The goal is to show that in some context instead of using run-time to compute something, you can compute that at compile-time.
- run-time, is what you want to optimize.
- compile-time, what you can increase (in some limit) without impact on your customer.
See below a simple recursive function to compute the n-th element of the Fibonacci suite.
int Fibonacci_recursive(int nieme)
{
if( 0 == nieme)
return 0;
if( 1 == nieme)
return 1;
return Fibonacci_recursive(nieme-1) + Fibonacci_recursive(nieme - 2);
}
Now if you use that function "Somewhere in your code", and disassemble the resulting binary, you will see something like:
00E91357 call Fibonacci_recursive (0E91270h)
The code you call use a lot of op-code and call itself several time depending of the element you ask. This kind of computation is not time-constant !
So it will be interesting if compiler can compute the value! At run-time we will have directly have the value in constant-time.... To achieve that goal, you can use Macro (Preprocesor), or Template (C++ Meta Programming).

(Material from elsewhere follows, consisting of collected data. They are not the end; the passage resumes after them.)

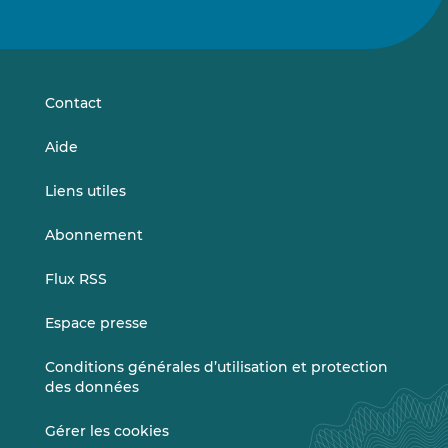
nous
nous
sur
sur
LinkedIn
Vimeo
Contact
Aide
Liens utiles
Abonnement
Flux RSS
Espace presse
Conditions générales d’utilisation et protection
des données
Gérer les cookies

I choose the template way :
template<int I> struct Fibonacci_meta {
enum { value = Fibonacci_meta<I-1>::value + Fibonacci_meta<I-2>::value };
};
template<> struct Fibonacci_meta<1> {
enum { value = 1 };
};
template<> struct Fibonacci_meta<0> {
enum { value = 0 };
};
And now if you write Fibonacci_meta<10>::value in your code, and analyze the result, you will just see something like:
008F7BFF push 37h
And as you may know 0x37 == 55... the 10-th element of Fibonacci.
It's a simple example, but we removed several function call and have let the compiler find the result at compile-time!!!!